By Oliver Bodmer, Senior Product Manager, SIX
We all have a fascination and desire to see into the future. Some days, particularly when markets are at their most volatile, it is nice to suspend belief for a moment and think how great it would be if the Back to the Future Delorean time machine could transport us into 2050 to see which assets we should be buying, to find out whether or not the energy transition is a success, or even to find out what the lay of the land around sanctions.
Most of the time however, looking into the future is just wishful thinking. When it comes to sanctions, banks probably find themselves wishing the Delorean was non-fictional. Unfortunately, financial institutions live in the real world, as opposed to Hollywood. The reality of the real world is that they need to have good information and a strong compliance program that combines the data points that they buy from a vendor, with their internal compliance policy and risk appetite.
This is even more important today given the volume of sanctioned securities, companies and individuals affected) by geopolitical issues stretching regulatory teams whenever a swathe of new measures are introduced. As a result, for banks, compliance has become an even more complicated and resource-intensive endeavour over the past few months. Many of these newly imposed sanctions even allow wind down periods, either through so called “general licenses” or regulations allowing wind down periods to divestment.
The challenge is that as maintaining compliance with current sanctions becomes an increasingly complex task. (Attempting to predict which securities may be affected by sanctions may seem like the sort of issue that can only be solved by a fictional time machine. But failing to keep an eye on the implications of unpredictable geopolitical events due to a lack of compliance team bandwidth will serve as no excuse when a bank is caught flat-footed in formulating its response to future restrictions.
For compliance departments, allowing them to get a head start on quantifying their risk levels by flagging which investments may be affected is of paramount importance. But it’s not as simple as that. For heads of compliance already facing risk-mitigation complexities, grappling with potentially sanctioned individuals adds a further layer of complications. Firms must take care to review their exposure to securities affected by the broader set of names to ensure preparedness in the face of potential upcoming action. The presence of the list means that, in order to avoid financial consequences and reputational damage, banks must be aware and ready for compliance well in advance of further sanctions that may be issued. This has now become the public’s expectation, and it means more work for compliance teams.

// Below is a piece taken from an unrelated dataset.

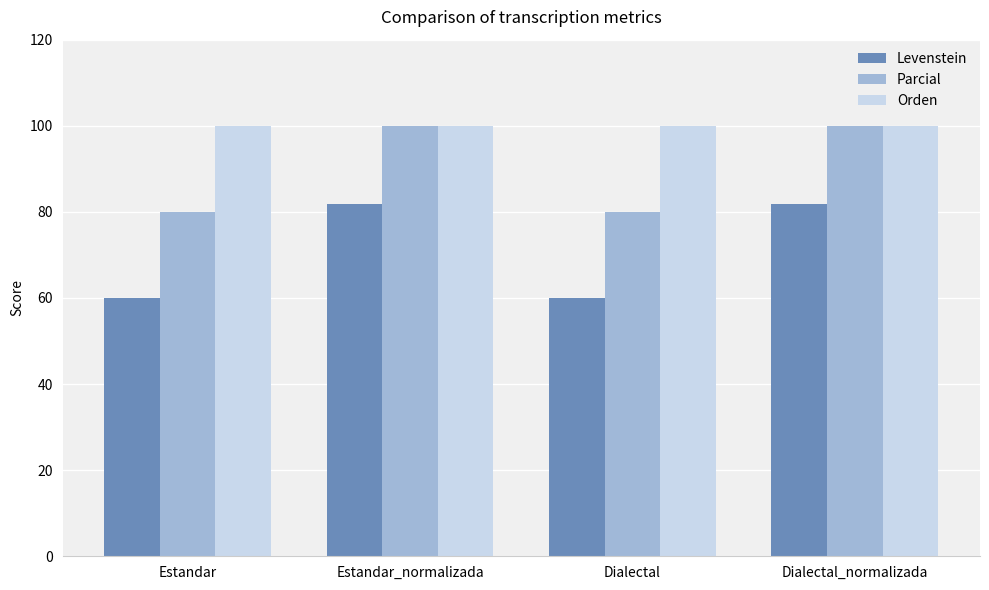

What position from the right is Estandar_normalizada?

3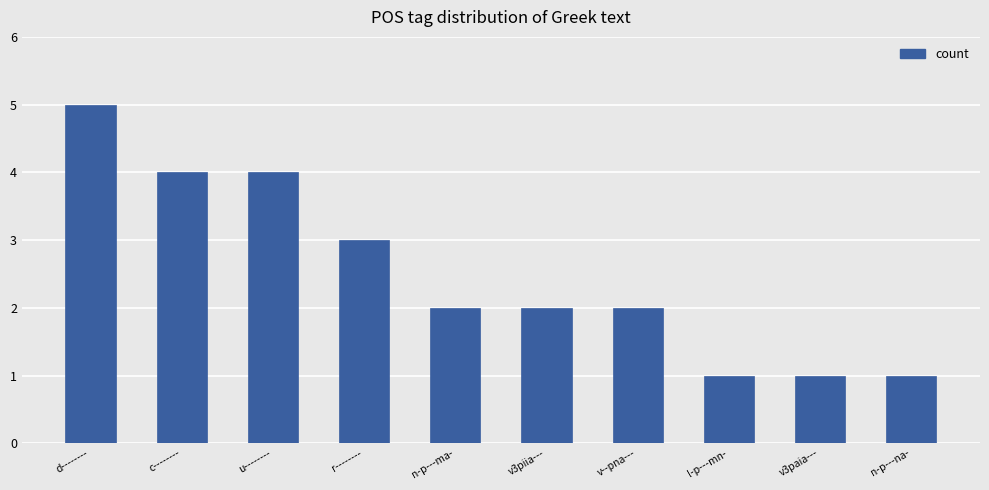

Between v--pna--- and l-p---mn-, which is larger?

v--pna---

To deal with any new expectations concerning potentially sanctioned individuals, banks need to extend and strengthen the procedures they use for their current sanction’s compliance. Already, diligent financial institutions have safeguarded their businesses by ensuring their databases and processes complied with regulations well in advance of the recent sanctions, ensuring that they were aware of securities tied to the individuals named by governments.
Ensuring access to an all-encompassing database of every financial instrument potentially affected is critical for sanctions compliance. The universe of securities for which teams must now track beneficial ownership has been expanded. In many ways, the current environment around calls for more automation.
Fortunately, the resources are available for financial institutions to take this challenge and turn it into an opportunity. By effectively sourcing data and ensuring that they have streamlined and efficient procedures for tracking changes in the status of affected instruments, proactive banks can set themselves up to be a step ahead. In doing so, while they’ll will not possess the ability to look into the future, at least their sources will be available to act upon what they see.